BRIEF 1: Translate into Spanish this sentence from the forum excerpt below: "The environment and the economy go hand-in-hand."
BRIEF 2: According to the forum excerpt below, what will be done with every dollar the federal government earns from the Trans Mountain Expansion?
BRIEF 3:
Decide whether each statement agrees with the forum excerpt below. Answer yes or no for each, and quote the deciding words.
(a) Canadians are said to go on about Tim Hortons' new pizza.
(b) The Government of Canada rejected the Trans Mountain Expansion.
(c) The post by daftandbarmy is dated 25 Aug 2022.

EXTRACT TO READ:
######

Because Canadians are insular and complacent.  We will go on and on about hockey Canada scandal's and Tim Hortons new pizza but this is barely making a ripple.  Fear not, the chickens will come home to roost; in fact I would say they are on their way.  









						338Canada Canada | Poll Analysis & Electoral Projections
					






					338canada.com


----------



## daftandbarmy (25 Aug 2022)

Meanwhile, on Canada's nationalized pipeline project, the irony flows (as well as the oil) to the sea 


Trans Mountain Expansion will fund Canada’s future clean economy​
The Prime Minister, Justin Trudeau, today announced that the Government of Canada has approved the Trans Mountain Expansion (TMX) and that every dollar the federal government earns from this project will be invested in Canada’s clean energy transition.

The environment and the economy go hand-in-hand. When we create prosperity today, we can invest in the clean jobs, technologies, and infrastructure of the future _—_ and help Canadians benefit from opportunities presented by a rapidly changing economy.

######

SUPPLIED MATERIAL:
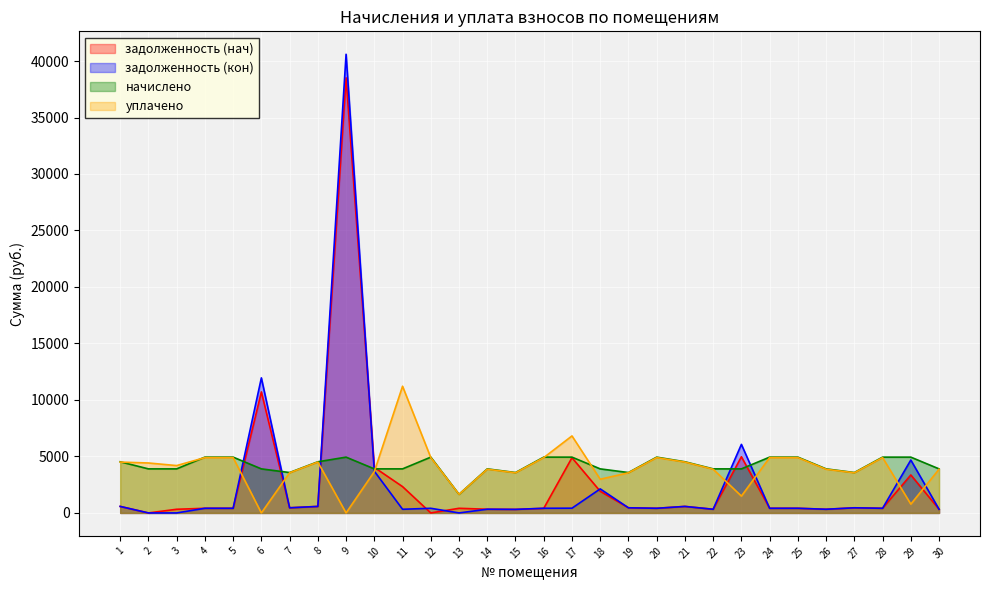

At which category is the sum across all series the highest?

9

######

TASK OUTPUT 1: El medio ambiente y la economía van de la mano.

TASK OUTPUT 2: It will be invested in Canada's clean energy transition.

TASK OUTPUT 3:
(a) Yes: "We will go on and on about hockey Canada scandal's and Tim Hortons new pizza"
(b) No: "the Government of Canada has approved the Trans Mountain Expansion (TMX)"
(c) Yes: "daftandbarmy (25 Aug 2022)"